What needs to be done.
In the entries below, filter for the word "ความโดดเด" and copy every matching line.

Stored data.
________________________________________
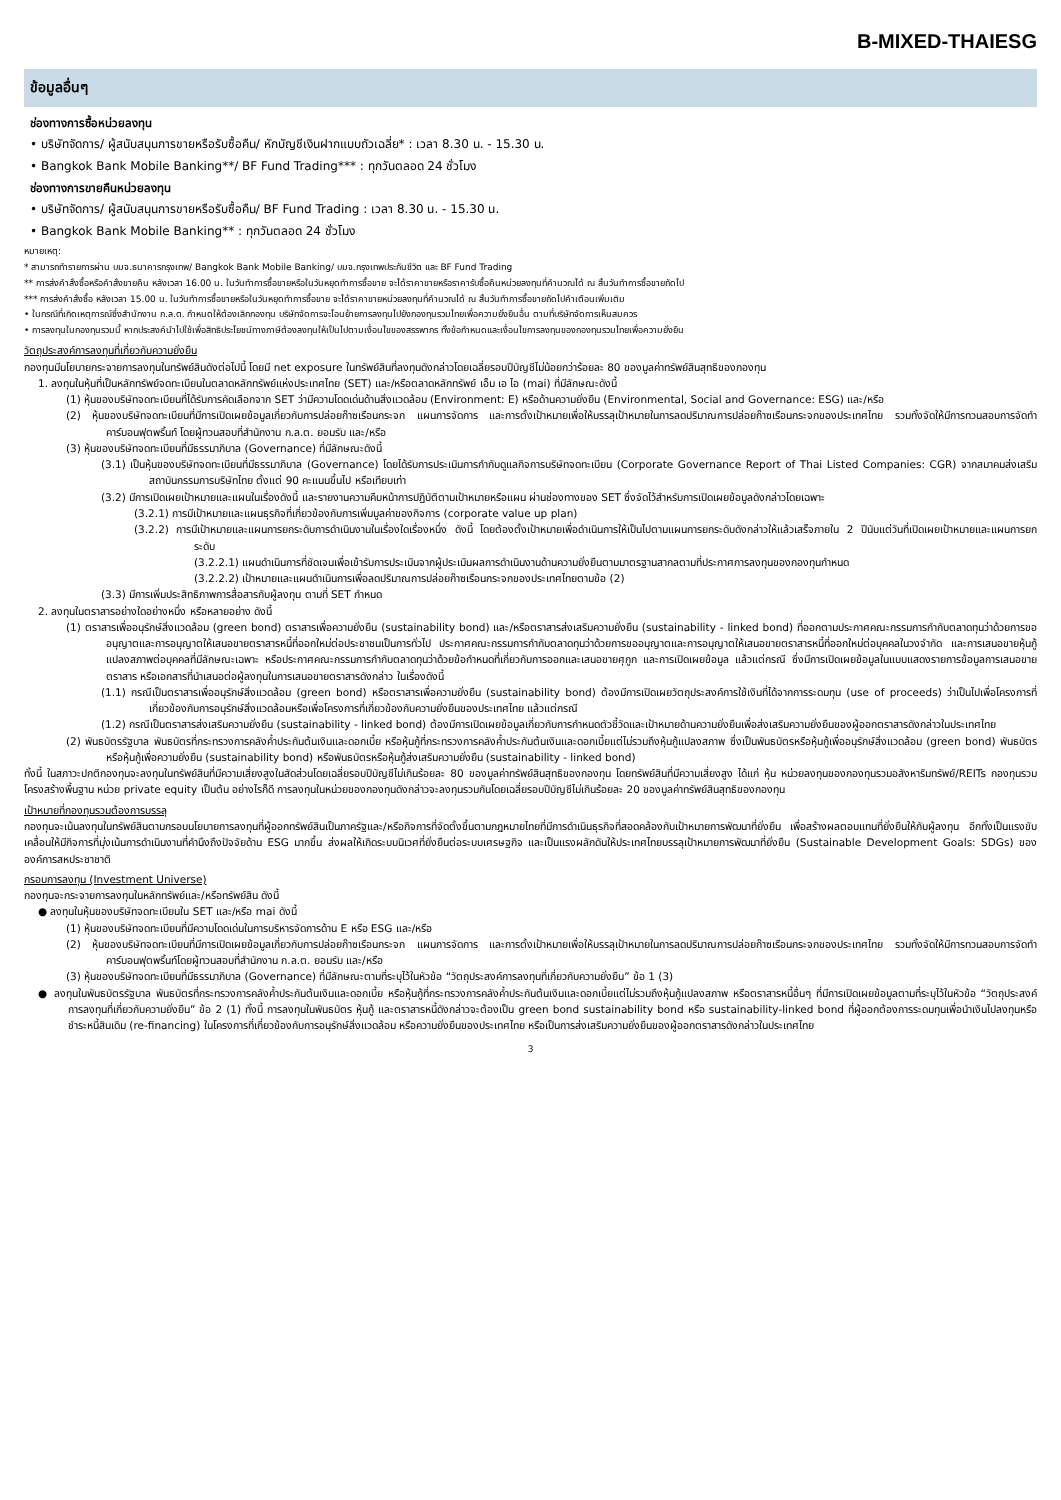B-MIXED-THAIESG
ข้อมูลอื่นๆ
ช่องทางการซื้อหน่วยลงทุน
• บริษัทจัดการ/ ผู้สนับสนุนการขายหรือรับซื้อคืน/ หักบัญชีเงินฝากแบบถัวเฉลี่ย* : เวลา 8.30 น. - 15.30 น.
• Bangkok Bank Mobile Banking**/ BF Fund Trading*** : ทุกวันตลอด 24 ชั่วโมง
ช่องทางการขายคืนหน่วยลงทุน
• บริษัทจัดการ/ ผู้สนับสนุนการขายหรือรับซื้อคืน/ BF Fund Trading : เวลา 8.30 น. - 15.30 น.
• Bangkok Bank Mobile Banking** : ทุกวันตลอด 24 ชั่วโมง
หมายเหตุ:
* สามารถทำรายการผ่าน บมจ.ธนาคารกรุงเทพ/ Bangkok Bank Mobile Banking/ บมจ.กรุงเทพประกันชีวิต และ BF Fund Trading
** การส่งคำสั่งซื้อหรือคำสั่งขายคืน หลังเวลา 16.00 น. ในวันทำการซื้อขายหรือในวันหยุดทำการซื้อขาย จะได้ราคาขายหรือราคารับซื้อคืนหน่วยลงทุนที่คำนวณได้ ณ สิ้นวันทำการซื้อขายถัดไป
*** การส่งคำสั่งซื้อ หลังเวลา 15.00 น. ในวันทำการซื้อขายหรือในวันหยุดทำการซื้อขาย จะได้ราคาขายหน่วยลงทุนที่คำนวณได้ ณ สิ้นวันทำการซื้อขายถัดไปคำเตือนเพิ่มเติม
• ในกรณีที่เกิดเหตุการณ์ซึ่งสำนักงาน ก.ล.ต. กำหนดให้ต้องเลิกกองทุน บริษัทจัดการจะโอนย้ายการลงทุนไปยังกองทุนรวมไทยเพื่อความยั่งยืนอื่น ตามที่บริษัทจัดการเห็นสมควร
• การลงทุนในกองทุนรวมนี้ หากประสงค์นำไปใช้เพื่อสิทธิประโยชน์ทางภาษีต้องลงทุนให้เป็นไปตามเงื่อนไขของสรรพากร ทั้งข้อกำหนดและเงื่อนไขการลงทุนของกองทุนรวมไทยเพื่อความยั่งยืน
วัตถุประสงค์การลงทุนที่เกี่ยวกับความยั่งยืน
กองทุนมีนโยบายกระจายการลงทุนในทรัพย์สินดังต่อไปนี้ โดยมี net exposure ในทรัพย์สินที่ลงทุนดังกล่าวโดยเฉลี่ยรอบปีบัญชีไม่น้อยกว่าร้อยละ 80 ของมูลค่าทรัพย์สินสุทธิของกองทุน
1. ลงทุนในหุ้นที่เป็นหลักทรัพย์จดทะเบียนในตลาดหลักทรัพย์แห่งประเทศไทย (SET) และ/หรือตลาดหลักทรัพย์ เอ็ม เอ ไอ (mai) ที่มีลักษณะดังนี้
(1) หุ้นของบริษัทจดทะเบียนที่ได้รับการคัดเลือกจาก SET ว่ามีความโดดเด่นด้านสิ่งแวดล้อม (Environment: E) หรือด้านความยั่งยืน (Environmental, Social and Governance: ESG) และ/หรือ
(2) หุ้นของบริษัทจดทะเบียนที่มีการเปิดเผยข้อมูลเกี่ยวกับการปล่อยก๊าซเรือนกระจก แผนการจัดการ และการตั้งเป้าหมายเพื่อให้บรรลุเป้าหมายในการลดปริมาณการปล่อยก๊าซเรือนกระจกของประเทศไทย รวมทั้งจัดให้มีการทวนสอบการจัดทำคาร์บอนฟุตพริ้นท์ โดยผู้ทวนสอบที่สำนักงาน ก.ล.ต. ยอมรับ และ/หรือ
(3) หุ้นของบริษัทจดทะเบียนที่มีธรรมาภิบาล (Governance) ที่มีลักษณะดังนี้
(3.1) เป็นหุ้นของบริษัทจดทะเบียนที่มีธรรมาภิบาล (Governance) โดยได้รับการประเมินการกำกับดูแลกิจการบริษัทจดทะเบียน (Corporate Governance Report of Thai Listed Companies: CGR) จากสมาคมส่งเสริมสถาบันกรรมการบริษัทไทย ตั้งแต่ 90 คะแนนขึ้นไป หรือเทียบเท่า
(3.2) มีการเปิดเผยเป้าหมายและแผนในเรื่องดังนี้ และรายงานความคืบหน้าการปฏิบัติตามเป้าหมายหรือแผน ผ่านช่องทางของ SET ซึ่งจัดไว้สำหรับการเปิดเผยข้อมูลดังกล่าวโดยเฉพาะ
(3.2.1) การมีเป้าหมายและแผนธุรกิจที่เกี่ยวข้องกับการเพิ่มมูลค่าของกิจการ (corporate value up plan)
(3.2.2) การมีเป้าหมายและแผนการยกระดับการดำเนินงานในเรื่องใดเรื่องหนึ่ง ดังนี้ โดยต้องตั้งเป้าหมายเพื่อดำเนินการให้เป็นไปตามแผนการยกระดับดังกล่าวให้แล้วเสร็จภายใน 2 ปีนับแต่วันที่เปิดเผยเป้าหมายและแผนการยกระดับ
(3.2.2.1) แผนดำเนินการที่ชัดเจนเพื่อเข้ารับการประเมินจากผู้ประเมินผลการดำเนินงานด้านความยั่งยืนตามมาตรฐานสากลตามที่ประกาศการลงทุนของกองทุนกำหนด
(3.2.2.2) เป้าหมายและแผนดำเนินการเพื่อลดปริมาณการปล่อยก๊าซเรือนกระจกของประเทศไทยตามข้อ (2)
(3.3) มีการเพิ่มประสิทธิภาพการสื่อสารกับผู้ลงทุน ตามที่ SET กำหนด
2. ลงทุนในตราสารอย่างใดอย่างหนึ่ง หรือหลายอย่าง ดังนี้
(1) ตราสารเพื่ออนุรักษ์สิ่งแวดล้อม (green bond) ตราสารเพื่อความยั่งยืน (sustainability bond) และ/หรือตราสารส่งเสริมความยั่งยืน (sustainability - linked bond) ที่ออกตามประกาศคณะกรรมการกำกับตลาดทุนว่าด้วยการขออนุญาตและการอนุญาตให้เสนอขายตราสารหนี้ที่ออกใหม่ต่อประชาชนเป็นการทั่วไป ประกาศคณะกรรมการกำกับตลาดทุนว่าด้วยการขออนุญาตและการอนุญาตให้เสนอขายตราสารหนี้ที่ออกใหม่ต่อบุคคลในวงจำกัด และการเสนอขายหุ้นกู้แปลงสภาพต่อบุคคลที่มีลักษณะเฉพาะ หรือประกาศคณะกรรมการกำกับตลาดทุนว่าด้วยข้อกำหนดที่เกี่ยวกับการออกและเสนอขายศุกูก และการเปิดเผยข้อมูล แล้วแต่กรณี ซึ่งมีการเปิดเผยข้อมูลในแบบแสดงรายการข้อมูลการเสนอขายตราสาร หรือเอกสารที่นำเสนอต่อผู้ลงทุนในการเสนอขายตราสารดังกล่าว ในเรื่องดังนี้
(1.1) กรณีเป็นตราสารเพื่ออนุรักษ์สิ่งแวดล้อม (green bond) หรือตราสารเพื่อความยั่งยืน (sustainability bond) ต้องมีการเปิดเผยวัตถุประสงค์การใช้เงินที่ได้จากการระดมทุน (use of proceeds) ว่าเป็นไปเพื่อโครงการที่เกี่ยวข้องกับการอนุรักษ์สิ่งแวดล้อมหรือเพื่อโครงการที่เกี่ยวข้องกับความยั่งยืนของประเทศไทย แล้วแต่กรณี
(1.2) กรณีเป็นตราสารส่งเสริมความยั่งยืน (sustainability - linked bond) ต้องมีการเปิดเผยข้อมูลเกี่ยวกับการกำหนดตัวชี้วัดและเป้าหมายด้านความยั่งยืนเพื่อส่งเสริมความยั่งยืนของผู้ออกตราสารดังกล่าวในประเทศไทย
(2) พันธบัตรรัฐบาล พันธบัตรที่กระทรวงการคลังค้ำประกันต้นเงินและดอกเบี้ย หรือหุ้นกู้ที่กระทรวงการคลังค้ำประกันต้นเงินและดอกเบี้ยแต่ไม่รวมถึงหุ้นกู้แปลงสภาพ ซึ่งเป็นพันธบัตรหรือหุ้นกู้เพื่ออนุรักษ์สิ่งแวดล้อม (green bond) พันธบัตรหรือหุ้นกู้เพื่อความยั่งยืน (sustainability bond) หรือพันธบัตรหรือหุ้นกู้ส่งเสริมความยั่งยืน (sustainability - linked bond)
ทั้งนี้ ในสภาวะปกติกองทุนจะลงทุนในทรัพย์สินที่มีความเสี่ยงสูงในสัดส่วนโดยเฉลี่ยรอบปีบัญชีไม่เกินร้อยละ 80 ของมูลค่าทรัพย์สินสุทธิของกองทุน โดยทรัพย์สินที่มีความเสี่ยงสูง ได้แก่ หุ้น หน่วยลงทุนของกองทุนรวมอสังหาริมทรัพย์/REITs กองทุนรวมโครงสร้างพื้นฐาน หน่วย private equity เป็นต้น อย่างไรก็ดี การลงทุนในหน่วยของกองทุนดังกล่าวจะลงทุนรวมกันโดยเฉลี่ยรอบปีบัญชีไม่เกินร้อยละ 20 ของมูลค่าทรัพย์สินสุทธิของกองทุน
เป้าหมายที่กองทุนรวมต้องการบรรลุ
กองทุนจะเน้นลงทุนในทรัพย์สินตามกรอบนโยบายการลงทุนที่ผู้ออกทรัพย์สินเป็นภาครัฐและ/หรือกิจการที่จัดตั้งขึ้นตามกฎหมายไทยที่มีการดำเนินธุรกิจที่สอดคล้องกับเป้าหมายการพัฒนาที่ยั่งยืน เพื่อสร้างผลตอบแทนที่ยั่งยืนให้กับผู้ลงทุน อีกทั้งเป็นแรงขับเคลื่อนให้มีกิจการที่มุ่งเน้นการดำเนินงานที่คำนึงถึงปัจจัยด้าน ESG มากขึ้น ส่งผลให้เกิดระบบนิเวศที่ยั่งยืนต่อระบบเศรษฐกิจ และเป็นแรงผลักดันให้ประเทศไทยบรรลุเป้าหมายการพัฒนาที่ยั่งยืน (Sustainable Development Goals: SDGs) ขององค์การสหประชาชาติ
กรอบการลงทุน (Investment Universe)
กองทุนจะกระจายการลงทุนในหลักทรัพย์และ/หรือทรัพย์สิน ดังนี้
● ลงทุนในหุ้นของบริษัทจดทะเบียนใน SET และ/หรือ mai ดังนี้
(1) หุ้นของบริษัทจดทะเบียนที่มีความโดดเด่นในการบริหารจัดการด้าน E หรือ ESG และ/หรือ
(2) หุ้นของบริษัทจดทะเบียนที่มีการเปิดเผยข้อมูลเกี่ยวกับการปล่อยก๊าซเรือนกระจก แผนการจัดการ และการตั้งเป้าหมายเพื่อให้บรรลุเป้าหมายในการลดปริมาณการปล่อยก๊าซเรือนกระจกของประเทศไทย รวมทั้งจัดให้มีการทวนสอบการจัดทำคาร์บอนฟุตพริ้นท์โดยผู้ทวนสอบที่สำนักงาน ก.ล.ต. ยอมรับ และ/หรือ
(3) หุ้นของบริษัทจดทะเบียนที่มีธรรมาภิบาล (Governance) ที่มีลักษณะตามที่ระบุไว้ในหัวข้อ “วัตถุประสงค์การลงทุนที่เกี่ยวกับความยั่งยืน” ข้อ 1 (3)
● ลงทุนในพันธบัตรรัฐบาล พันธบัตรที่กระทรวงการคลังค้ำประกันต้นเงินและดอกเบี้ย หรือหุ้นกู้ที่กระทรวงการคลังค้ำประกันต้นเงินและดอกเบี้ยแต่ไม่รวมถึงหุ้นกู้แปลงสภาพ หรือตราสารหนี้อื่นๆ ที่มีการเปิดเผยข้อมูลตามที่ระบุไว้ในหัวข้อ “วัตถุประสงค์การลงทุนที่เกี่ยวกับความยั่งยืน” ข้อ 2 (1) ทั้งนี้ การลงทุนในพันธบัตร หุ้นกู้ และตราสารหนี้ดังกล่าวจะต้องเป็น green bond sustainability bond หรือ sustainability-linked bond ที่ผู้ออกต้องการระดมทุนเพื่อนำเงินไปลงทุนหรือชำระหนี้สินเดิม (re-financing) ในโครงการที่เกี่ยวข้องกับการอนุรักษ์สิ่งแวดล้อม หรือความยั่งยืนของประเทศไทย หรือเป็นการส่งเสริมความยั่งยืนของผู้ออกตราสารดังกล่าวในประเทศไทย
3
________________________________________
Finished task.
(1) หุ้นของบริษัทจดทะเบียนที่ได้รับการคัดเลือกจาก SET ว่ามีความโดดเด่นด้านสิ่งแวดล้อม (Environment: E) หรือด้านความยั่งยืน (Environmental, Social and Governance: ESG) และ/หรือ
(1) หุ้นของบริษัทจดทะเบียนที่มีความโดดเด่นในการบริหารจัดการด้าน E หรือ ESG และ/หรือ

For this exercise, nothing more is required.